» **Seçilen Metin**
+ + + + +

2010 haber arşivi;İNCİ . Münir DERMAN (ks)

Cevapla
Kullanıcı avatarı
sev-guzel
Özel Üye
Özel Üye
Mesajlar: 609
Kayıt: 15 Mar 2008, 02:00

2010 haber arşivi;İNCİ . Münir DERMAN (ks)

Mesaj gönderen sev-guzel »

Tarih: 06.10.2010 Saat: 23:31 Gönderen: kulihvani

Resim
İNCİ
.
Münir DERMAN (ks)


Harb meydanına gitmeden evvel ikmâlini yapacaksın oğlum.
Hazırlayacaksın. Silahını şöyle.
O nasıl işte onu hazırlayalım.
İyi dikkat edin. Kafanıza sokun.
Şu silahları yanına al.
Doğruluk çizmesini ayağına giyin ağam doğruluk çizmesini. Çaktır ayağına.
Terlese bile çıkarma ayağından.
Adâlet patikasında yürü, keçi yolu bile olsa.
Fazîletle sabır, sabrı kendine en mahrem arkadaş yap. En gizli arkadaş.
Heybende helâl lokma azığından başka bulundurma dost bile olsa.

+ + + + +

» **Alıştırma Görevleri**
[a] Seçilen metni "O nasıl işte" sözlerinin bulunduğu yerden başlayıp "En gizli arkadaş." sözlerinden sonra bitecek biçimde yeniden yazınız. Yazarken "keçi yolu" yerine "dar bir yol" kullanınız.
[b] Seçilen metne göre aşağıdaki soruları yanıtlayınız:
(i) Ayağa hangi çizme giyilmelidir?
(ii) Hangi patikada yürünmelidir?
(iii) Heybede hangi azık bulundurulmalıdır?

» **Veriler**
+ + + + +

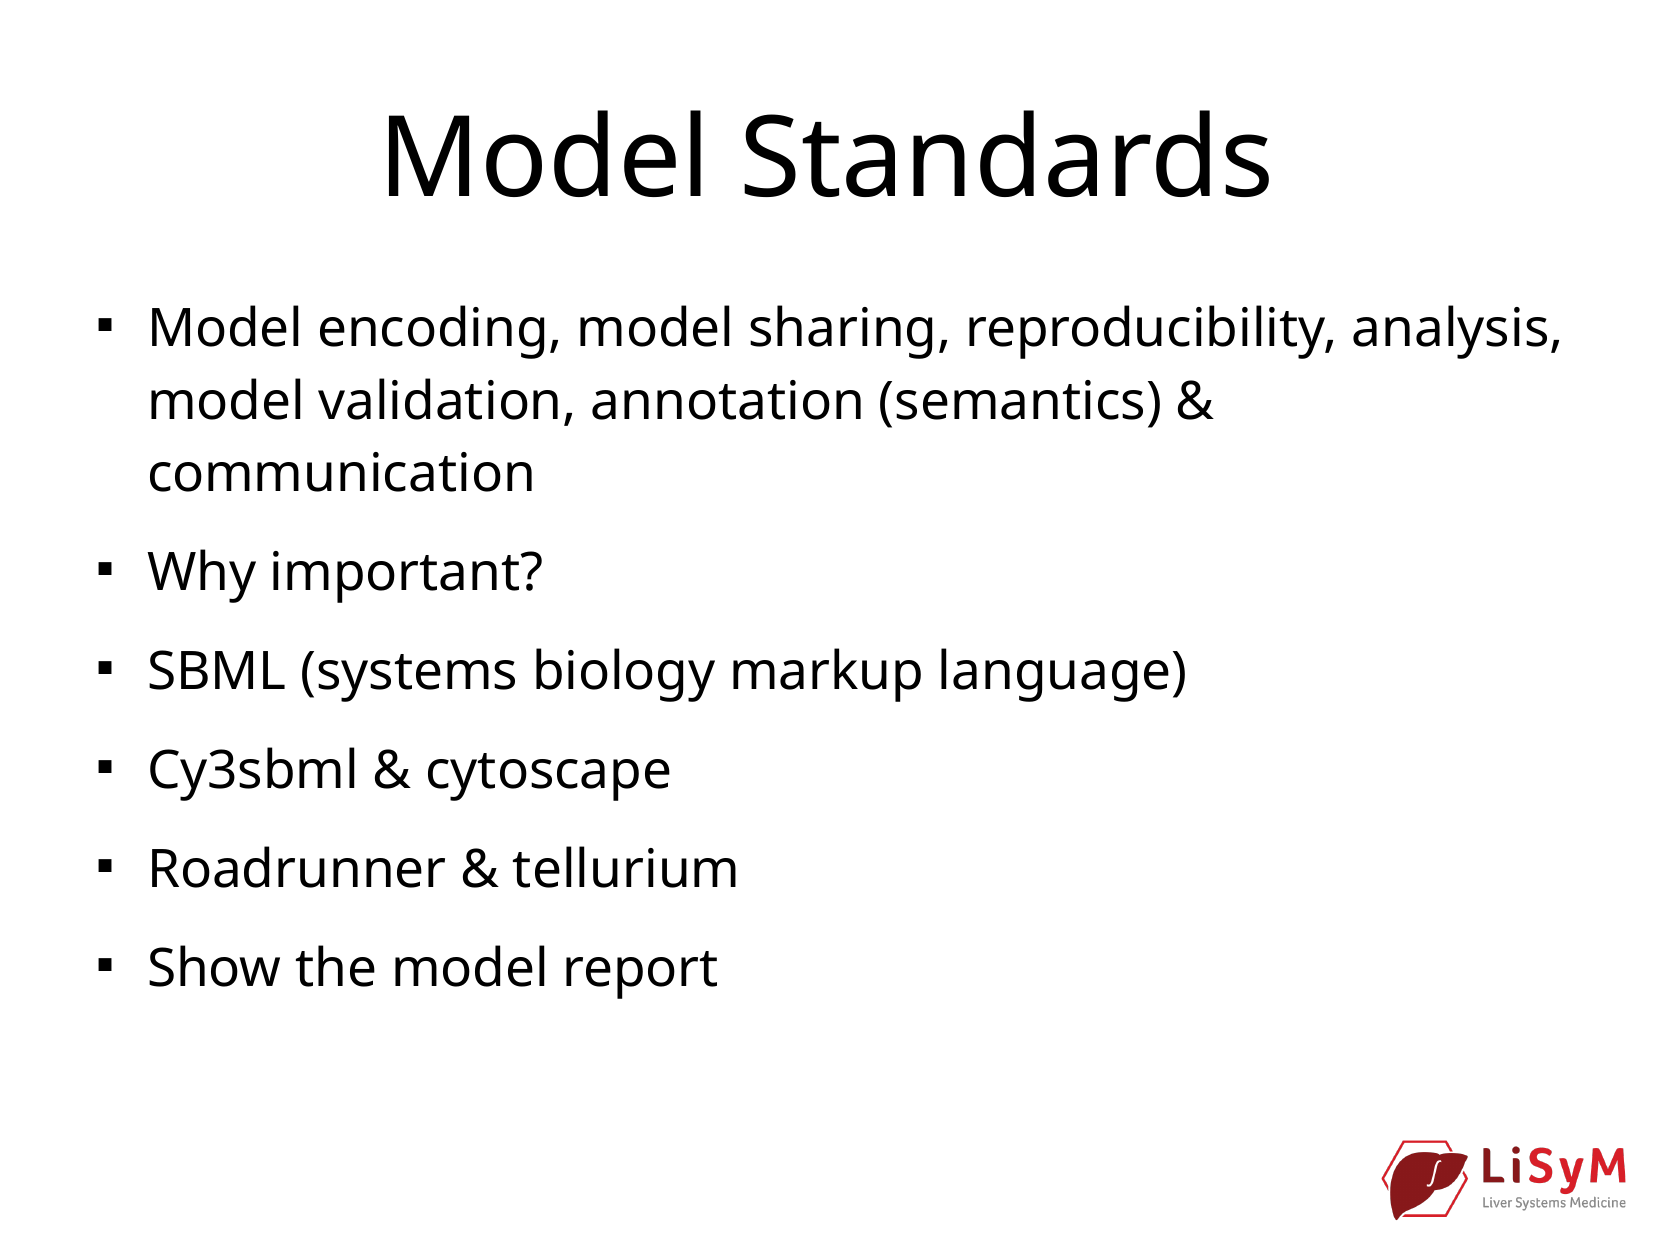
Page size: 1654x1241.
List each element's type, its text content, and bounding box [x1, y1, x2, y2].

+ + + + +

» **Görev Yanıtları**
[a]
O nasıl işte onu hazırlayalım.
İyi dikkat edin. Kafanıza sokun.
Şu silahları yanına al.
Doğruluk çizmesini ayağına giyin ağam doğruluk çizmesini. Çaktır ayağına.
Terlese bile çıkarma ayağından.
Adâlet patikasında yürü, dar bir yol bile olsa.
Fazîletle sabır, sabrı kendine en mahrem arkadaş yap. En gizli arkadaş.

[b]
(i) Doğruluk çizmesi.
(ii) Adâlet patikasında.
(iii) Helâl lokma azığı.